Can you copy out the lines in the material below, from the line containing "right hip: (564, 218, 4)" through the line containing "right ankle: (552, 334, -7)", with no change?
[Input data Boundary: Start]
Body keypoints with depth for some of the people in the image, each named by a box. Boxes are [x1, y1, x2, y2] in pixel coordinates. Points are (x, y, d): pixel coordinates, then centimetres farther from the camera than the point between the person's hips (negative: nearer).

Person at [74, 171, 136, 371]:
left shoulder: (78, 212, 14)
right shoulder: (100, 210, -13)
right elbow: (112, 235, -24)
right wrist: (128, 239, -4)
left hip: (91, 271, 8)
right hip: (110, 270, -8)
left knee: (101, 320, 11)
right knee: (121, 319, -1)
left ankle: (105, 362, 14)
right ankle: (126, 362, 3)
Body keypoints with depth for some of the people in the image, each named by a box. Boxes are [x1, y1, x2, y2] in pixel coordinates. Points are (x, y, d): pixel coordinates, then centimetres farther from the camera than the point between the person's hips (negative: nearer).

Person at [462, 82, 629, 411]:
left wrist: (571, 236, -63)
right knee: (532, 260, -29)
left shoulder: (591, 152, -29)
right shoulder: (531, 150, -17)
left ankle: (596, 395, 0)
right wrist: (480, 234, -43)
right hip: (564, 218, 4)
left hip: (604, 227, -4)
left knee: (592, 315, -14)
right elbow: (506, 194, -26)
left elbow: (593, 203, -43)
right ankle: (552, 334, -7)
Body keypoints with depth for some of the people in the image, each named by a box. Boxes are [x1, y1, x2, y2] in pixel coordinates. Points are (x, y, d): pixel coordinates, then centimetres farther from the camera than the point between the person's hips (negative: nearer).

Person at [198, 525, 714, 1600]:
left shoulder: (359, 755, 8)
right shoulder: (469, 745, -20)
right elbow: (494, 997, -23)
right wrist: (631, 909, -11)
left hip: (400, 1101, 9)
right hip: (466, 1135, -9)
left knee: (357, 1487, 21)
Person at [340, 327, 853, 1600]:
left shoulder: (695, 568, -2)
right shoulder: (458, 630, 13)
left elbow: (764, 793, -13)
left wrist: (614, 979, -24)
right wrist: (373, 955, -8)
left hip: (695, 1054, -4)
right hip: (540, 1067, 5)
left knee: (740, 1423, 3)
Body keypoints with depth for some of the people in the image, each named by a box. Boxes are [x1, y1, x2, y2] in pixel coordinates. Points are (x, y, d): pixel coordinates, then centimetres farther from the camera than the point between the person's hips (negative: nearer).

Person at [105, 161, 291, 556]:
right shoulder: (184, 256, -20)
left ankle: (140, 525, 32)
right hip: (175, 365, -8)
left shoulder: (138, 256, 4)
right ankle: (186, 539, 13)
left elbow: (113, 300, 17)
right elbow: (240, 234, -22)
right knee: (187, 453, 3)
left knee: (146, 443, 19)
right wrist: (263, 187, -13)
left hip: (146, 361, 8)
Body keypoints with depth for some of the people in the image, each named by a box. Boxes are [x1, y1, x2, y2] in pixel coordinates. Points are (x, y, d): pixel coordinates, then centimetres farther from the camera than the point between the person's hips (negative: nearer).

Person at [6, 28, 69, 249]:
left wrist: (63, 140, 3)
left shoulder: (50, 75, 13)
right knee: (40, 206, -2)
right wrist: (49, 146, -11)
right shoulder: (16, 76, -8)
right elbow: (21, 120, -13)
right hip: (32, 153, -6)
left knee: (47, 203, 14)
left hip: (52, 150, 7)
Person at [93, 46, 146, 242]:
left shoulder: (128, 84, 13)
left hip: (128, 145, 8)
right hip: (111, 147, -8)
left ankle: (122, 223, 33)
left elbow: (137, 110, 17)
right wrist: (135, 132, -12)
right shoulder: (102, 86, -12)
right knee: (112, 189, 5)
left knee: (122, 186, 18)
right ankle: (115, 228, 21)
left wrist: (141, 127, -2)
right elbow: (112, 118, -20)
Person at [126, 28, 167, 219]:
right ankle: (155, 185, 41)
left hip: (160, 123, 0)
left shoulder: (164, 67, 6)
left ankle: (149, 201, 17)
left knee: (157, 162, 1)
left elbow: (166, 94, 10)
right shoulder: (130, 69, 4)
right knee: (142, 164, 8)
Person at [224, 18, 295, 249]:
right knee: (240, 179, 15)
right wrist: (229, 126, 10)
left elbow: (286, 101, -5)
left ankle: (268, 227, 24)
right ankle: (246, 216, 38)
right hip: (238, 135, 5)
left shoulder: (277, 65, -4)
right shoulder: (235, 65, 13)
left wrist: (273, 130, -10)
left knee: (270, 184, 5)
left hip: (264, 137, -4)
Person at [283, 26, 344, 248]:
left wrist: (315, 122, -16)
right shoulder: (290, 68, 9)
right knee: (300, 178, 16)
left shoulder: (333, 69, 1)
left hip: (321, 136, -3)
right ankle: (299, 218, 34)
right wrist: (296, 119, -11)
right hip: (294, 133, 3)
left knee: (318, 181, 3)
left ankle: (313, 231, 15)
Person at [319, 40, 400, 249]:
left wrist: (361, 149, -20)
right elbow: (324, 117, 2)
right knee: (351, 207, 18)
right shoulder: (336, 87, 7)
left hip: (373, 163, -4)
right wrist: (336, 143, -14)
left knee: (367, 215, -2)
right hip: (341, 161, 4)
[Input data Boundary: End]
(Result for this exercise)
right hip: (564, 218, 4)
left hip: (604, 227, -4)
left knee: (592, 315, -14)
right elbow: (506, 194, -26)
left elbow: (593, 203, -43)
right ankle: (552, 334, -7)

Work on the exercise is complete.